Set down the records exactly, and omit any image found in them.

■ **Records supplied**:
■ ■ ■

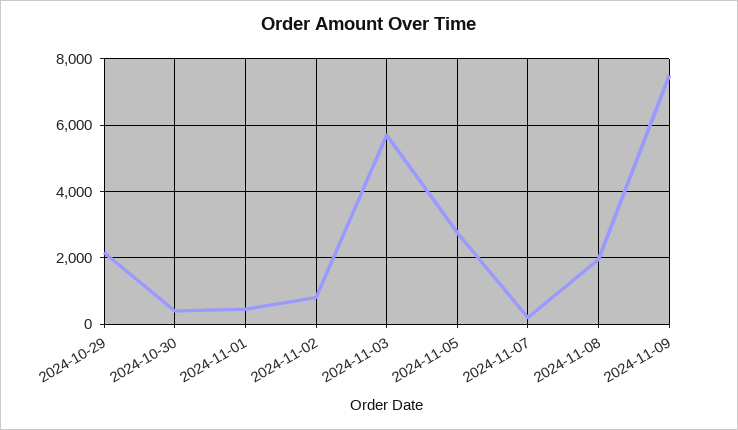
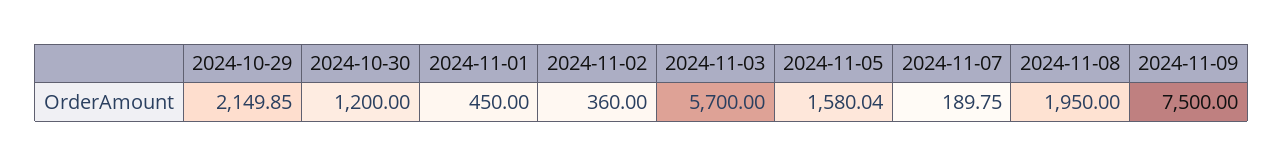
  {
    "2024-10-29": 2149.85,
-   "2024-10-30": 400,
+   "2024-10-30": 1200,
    "2024-11-01": 450,
-   "2024-11-02": 800,
+   "2024-11-02": 360,
    "2024-11-03": 5700,
-   "2024-11-05": 2800,
+   "2024-11-05": 1580.04,
    "2024-11-07": 189.75,
    "2024-11-08": 1950,
    "2024-11-09": 7500
  }

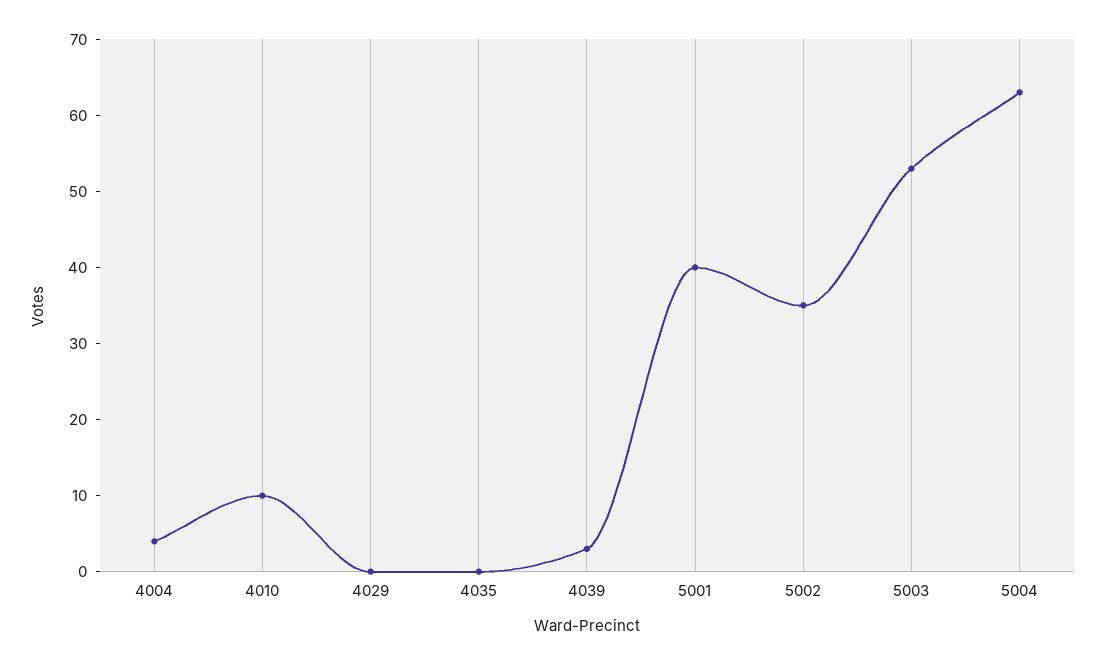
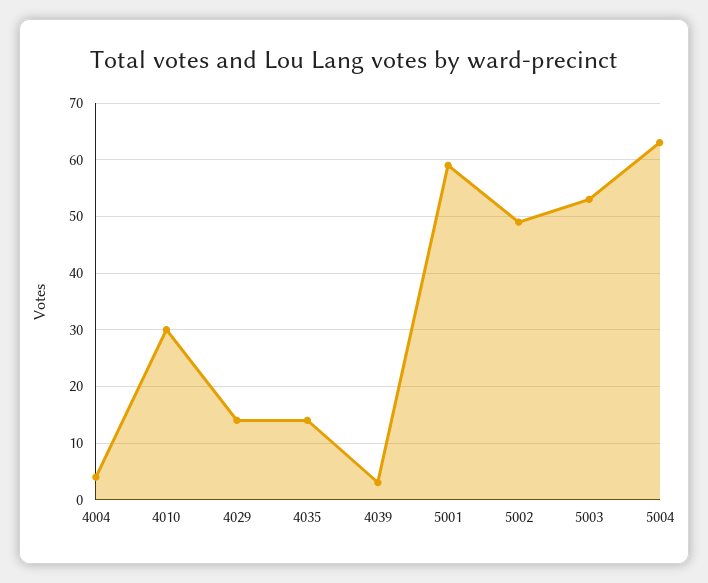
  {
    "4004": 5,
-   "4010": 10,
+   "4010": 30,
-   "4029": 0,
+   "4029": 15,
-   "4035": 0,
+   "4035": 15,
    "4039": 5,
-   "5001": 40,
+   "5001": 60,
-   "5002": 35,
+   "5002": 50,
    "5003": 55,
    "5004": 65
  }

■ ■ ■

■ **Written solution**:
  {
    "2024-10-29": 2149.85,
-   "2024-10-30": 400,
+   "2024-10-30": 1200,
    "2024-11-01": 450,
-   "2024-11-02": 800,
+   "2024-11-02": 360,
    "2024-11-03": 5700,
-   "2024-11-05": 2800,
+   "2024-11-05": 1580.04,
    "2024-11-07": 189.75,
    "2024-11-08": 1950,
    "2024-11-09": 7500
  }

  {
    "4004": 5,
-   "4010": 10,
+   "4010": 30,
-   "4029": 0,
+   "4029": 15,
-   "4035": 0,
+   "4035": 15,
    "4039": 5,
-   "5001": 40,
+   "5001": 60,
-   "5002": 35,
+   "5002": 50,
    "5003": 55,
    "5004": 65
  }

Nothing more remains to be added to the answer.